Saturday, February 04, 2006

The 2006 Economic Forecast

Oil Remains a Wild Card
by Ronald R Cooke
The Cultural Economist
Author "Oil, Jihad & Destiny"
Feb 3, 2006


Introduction

Every fall, BusinessWeek polls economists and investment firms for their estimates of how the American economy will do the following year. It then tabulates a consensus forecast based on the mean for each economic data category.
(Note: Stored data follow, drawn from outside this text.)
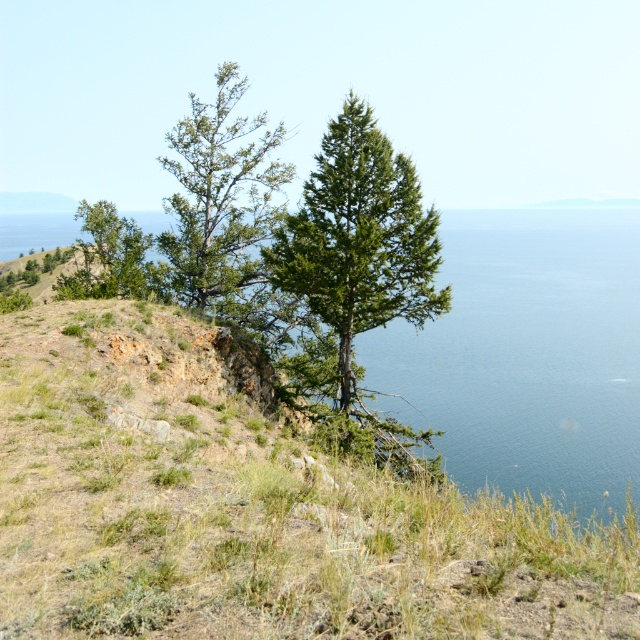
Question: Is green textured tree at upper left below green matte tree at upper left?

Choices:
 (A) no
 (B) yes

Answer: (A)

Question: Which of the following is the closest to the observer?

Choices:
 (A) green textured tree at center
 (B) green matte tree at upper left
 (C) green textured tree at upper left

Answer: (A)

Question: Which of the following is the farthest from the observer?

Choices:
 (A) (321, 292)
 (B) (268, 189)
 (C) (120, 234)

Answer: (B)

Question: Which point is closer to the camera?

Choices:
 (A) (125, 284)
 (B) (189, 204)
 (C) (385, 312)

Answer: (C)

Question: Does green textured tree at center have a greater width compared to green textured tree at upper left?

Choices:
 (A) no
 (B) yes

Answer: (A)

Question: Is green textured tree at center bigger than green textured tree at upper left?

Choices:
 (A) no
 (B) yes

Answer: (A)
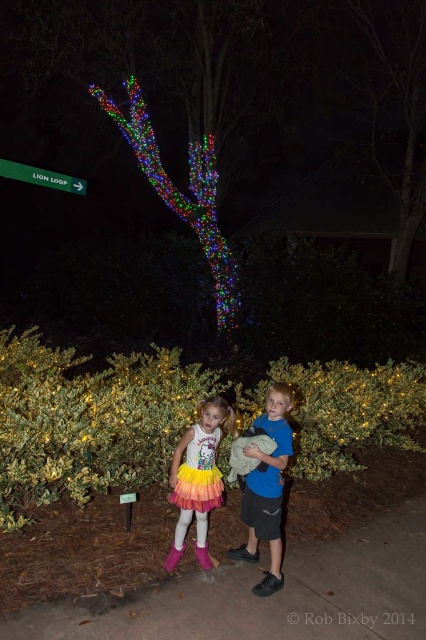
You are a photographer setting up for a night shoot. You have two items in the scene to consider for lighting adjustments. The green leafy bush at lower center and the green plastic sign at upper left. Which one is located to the right of the other?

The green leafy bush at lower center is positioned on the right side of green plastic sign at upper left.

You are a photographer trying to capture the children in front of the decorative tree. You notice the gray concrete pavement at lower center and the colorful lights at upper center. Based on their positions, which object is located to the right side of the other?

The gray concrete pavement at lower center is located to the right of the colorful lights at upper center.

You are a photographer trying to capture a photo of the green leafy bush at lower center and the green plastic sign at upper left. Which object should you focus on first if you want to ensure both are in the frame without moving the camera?

The green leafy bush at lower center should be focused on first because it is larger in size than the green plastic sign at upper left, so it will take up more space in the frame.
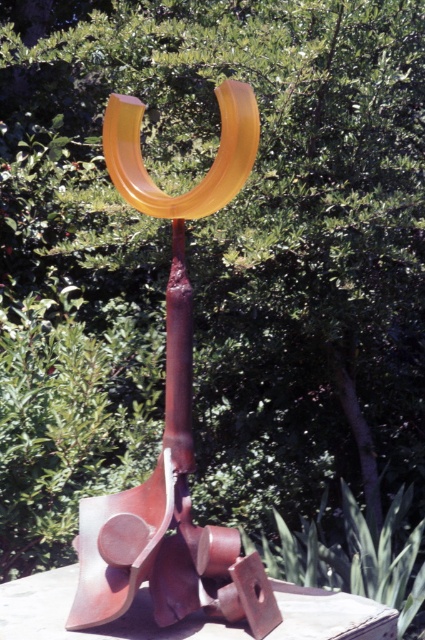
Question: Does matte yellow metal sculpture at center appear on the left side of translucent amber horseshoe at center?

Choices:
 (A) yes
 (B) no

Answer: (A)

Question: Does matte yellow metal sculpture at center have a smaller size compared to translucent amber horseshoe at center?

Choices:
 (A) yes
 (B) no

Answer: (B)

Question: Estimate the real-world distances between objects in this image. Which object is farther from the rusty metal sculpture at center?

Choices:
 (A) matte yellow metal sculpture at center
 (B) translucent amber horseshoe at center

Answer: (B)

Question: Which object is the farthest from the translucent amber horseshoe at center?

Choices:
 (A) matte yellow metal sculpture at center
 (B) rusty metal sculpture at center

Answer: (B)

Question: Which object is positioned farthest from the rusty metal sculpture at center?

Choices:
 (A) translucent amber horseshoe at center
 (B) matte yellow metal sculpture at center

Answer: (A)

Question: Does matte yellow metal sculpture at center appear over rusty metal sculpture at center?

Choices:
 (A) yes
 (B) no

Answer: (A)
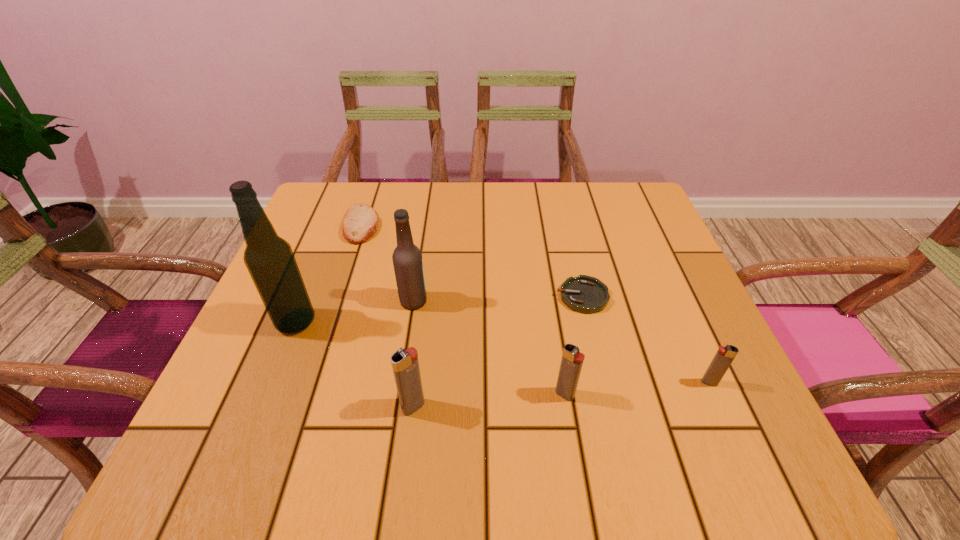
I want to click on free space that satisfies the following two spatial constraints: 1. on the side of the beer bottle with the label; 2. on the right side of the rightmost igniter, so click(x=401, y=382).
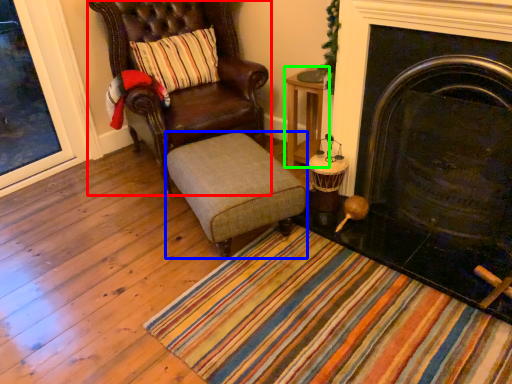
Question: Which is nearer to the chair (highlighted by a red box)? stool (highlighted by a blue box) or table (highlighted by a green box).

Just for the fun of it, I did my own projection of GDP, unemployment, inflation, the price of oil, and a number of other economic statistics for 2005. The results were published in January of 2005. In this article we compare these forecasts with actual results, and discuss how confusion in the oil and natural gas markets make it difficult to predict America's economic performance in 2006.

How Did We Do In 2005?

Oil. Thomson First Call consensus estimates placed average benchmark West Texas Intermediate (WTI) crude prices at $37.67 a barrel in 2005. Frederick P. Leuffer, senior energy analyst for Bear Stearns, believed oil would drop to an average of $25 a barrel. Fadel Gheit, Senior VP of Oil Research at Oppenheimer and Co. thought oil might drop to $30 a barrel sometime in 2005, and Morgan Stanley predicted that WTI would average $36.60 for the year. My oil price forecast for 2005 was $37.00 per barrel. Many forecasters believed there would be a surplus of oil, and that declining oil prices would lead to a decrease in oil company earnings.

On the other end of the forecast spectrum, Charles T. Maxwell at Weeden and Co. thought oil would average $57 for the year. As it turned out, the average annual price for a barrel of WTI in 2005 was $56.64 (EIA/DOE data). As for refinery earnings: they went through the roof.